Credevo fosse nuova e invece ho scoperto che è del 1998!
(OT: La reazione della chiesa inglese è stata dichiarare che era “tastless”, non oso immaginare cosa sarebbe successo in Italia 10 anni fa, ma anche oggi…)
Ho continuato a curiosare sul sito e ho scaricato un simpatico pdf con alcune pubblicità motlo divertenti. Vi consiglio di scaricarlo: alcune le avrete sicuramente già viste ma ce ne sono di straordinarie.
Comunque il pdf si conclude con una frase: sense of humor = return on investments. Ovvero la creatività consente di avere migliori risultati commerciali?
Non credo sia facile, e forse nemmeno possibile, rispondere a questa domanda, viste le centinaia di variabili che possono intervenire, ma vale la pena rifletterci.
Credo che ai due estremi del continuum ci siano le pubblicita’ che danno al consumatore solo quello che vuole da un lato e quelle che lo stupiscono e lo destabilizzano dall’altro.
Nel dubbio la maggior parte delle aziende si posiziona in un’aurea mediocritas, probabilmente più spostata a sinistra.
Il punto è: una pubblicità di successo crea un prodotto di successo? Per esempio questa pubblicità ha fatto vendere più gioielli? E quest’altra più reggiseni? A malincuore la mia risposta e’ no.
Il problema è quello ben noto che possiamo riassumere in “di chi era quella pubblicità con la ragazza sul motoscafo?”. Ovvero la pubblicita’ diventa fine a se stessa e il prodotto passa in secondo piano.
Questo significa che bisogna essere piatti e poco creativi? Ovviamente no! Semplicemente che la creatività non basta da sola: la pubblicita’ deve servire a vendere più prodotti non a decreatre il successo delle agenzie e far vincere i premi a Cannes. Questa e’ la differenza tra advertising e marketing, o almeno dovrebbe essere.

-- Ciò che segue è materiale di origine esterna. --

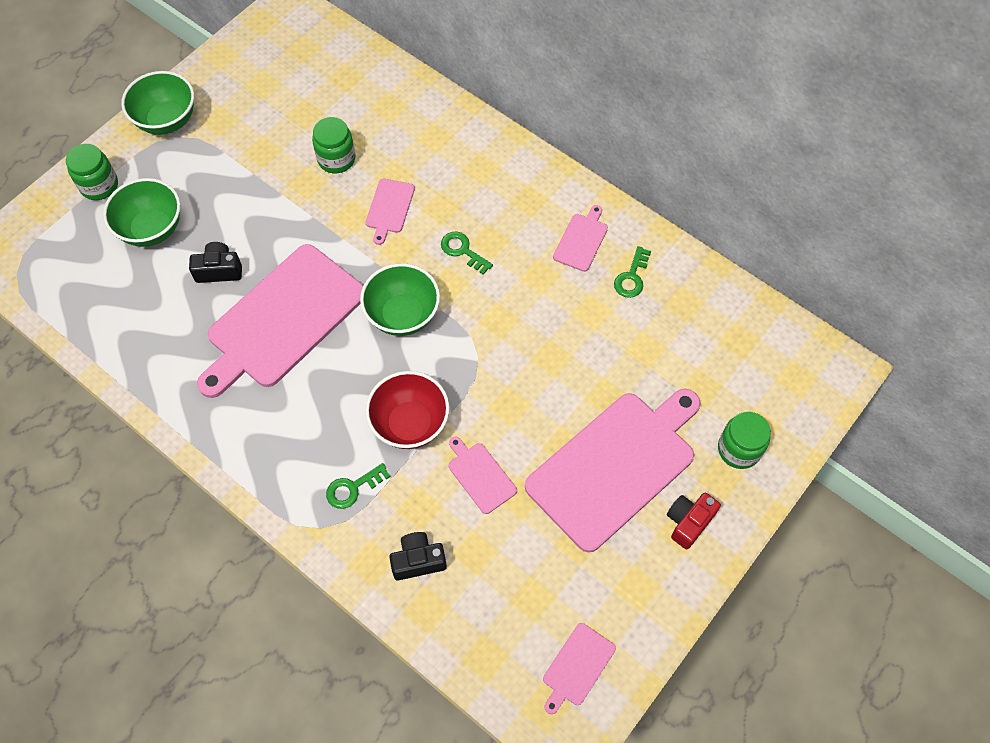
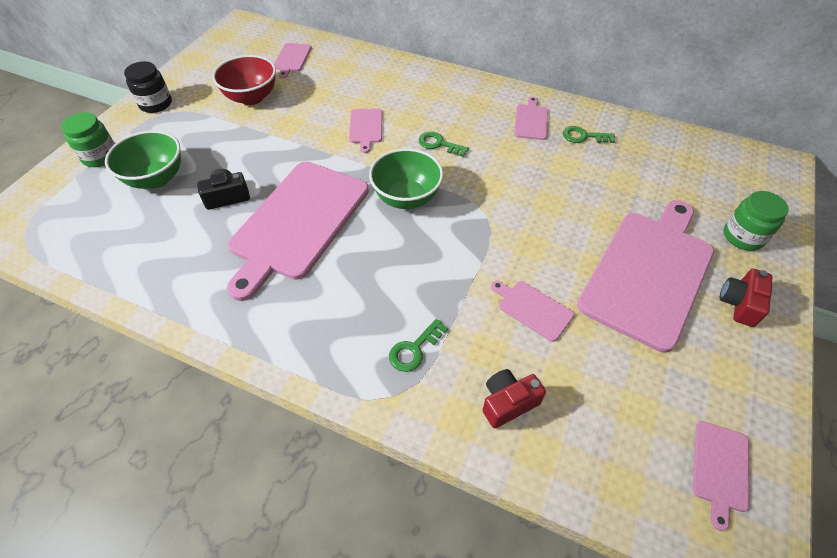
camera: 15 degrees left, 10 degrees down
green bowl [121,71,194,135] -> black jar [124,61,172,113]
green jar [312,117,355,173] -> none
red bowl [365,371,450,449] -> red bowl moved to [212,55,276,105]
black camera [389,532,447,580] -> red camera [483,369,546,428]
green key [614,246,651,298] -> green key turned 90 degrees clockwise [563,126,615,143]
none -> pink cutting board [274,43,312,78]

La cosa fondamentale, che finora raramente ho visto, è IMHO la condivisione degli obiettivi tra l’azienda e l’agenzia pubblicitaria: qualsiasi attività creativa deve avere un riscontro concreto e, possibilmente, misurabile. Non dico che tutto deve essere riportato esclusivamente alla performance, ma è un buon inizio per valutare.
Mi sa che sono andato off topic sul mio stesso post :)
Nessun post simile.
6 gennaio 2008 @ 00:32
ciao e grazie di aver citato monkey business, la nostra amatissima mini-agenzia di pubblicità artigianale.

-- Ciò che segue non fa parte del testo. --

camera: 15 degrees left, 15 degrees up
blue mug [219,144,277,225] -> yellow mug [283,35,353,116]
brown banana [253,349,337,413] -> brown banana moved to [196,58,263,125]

la frasina sullo humour=roi era un gioco, per provocare (mi pare di averci anche messo un punto di domanda, adesso non ricordo)… più in generale il tuo post mi ispira un sacco di cose, ma non voglio dilungarmi, quindi mi limito a due pensierini…
1 - la dicotomia creativo vs. vendite non è necessariamnte, sempre vera. come pasquale barbella ha detto una volta, ci sono campagne creative che vendono molto, campagne non creative che vendono molto, campagne creative che non vendono ecc ecc
insomma le combinazioni sono molte, e la performance non deriva solo dalla creatività o non creatività.
la buona strategia è sempre il presupposto della buona esecuzione creativa, poi c’è lo spending, la scelta dei media (per non parlare delle altre leve delmarketing mix, distribuzione, prezzo, pr…).
2 - è giusto porre l’attenzione sulla convergenza degli obiettivi tra cliente e agenzia, come accenni tu.
storicamente l’agenzia guadagna con la percentuale sui mezzi, sistema che con la multicanalità in vigore oggi non ha più senso (quando c’erano 4 media tv-radio-stampa-esterna la consulenza era imparziale, adesso quale agenzia consiglierà mai il cliente di investire su internet, dato che non hanno ancora capito come farci dei soldi?).
peccato che - notizia di questi giorni - anche in italia la gente passa più tempo su internet che davanti alla tv, per giunta proprio nelle ore di prima serata, cioè quando gli spazi tv costano di più.
io non so, il mio osservatorio è piccolo e marginalista, ma mai come ora vedo i clienti distantissimi dalle agenzie (e se devo dirla tutta quelli rimasti clamorosamnte indietro sono proprio le agenzie).
un saluto e buon 2008,
max
6 gennaio 2008 @ 01:05
“e se devo dirla tutta quelli rimasti clamorosamnte indietro sono proprio le agenzie”
sante parole!
14 gennaio 2008 @ 09:54
Il D&Ad inglese ha pubblicato una serie di studi sull’impatto della creatività sul successo commerciale di ALCUNI casi. Non è la cosa più scientifica del mondo, ma è interessante.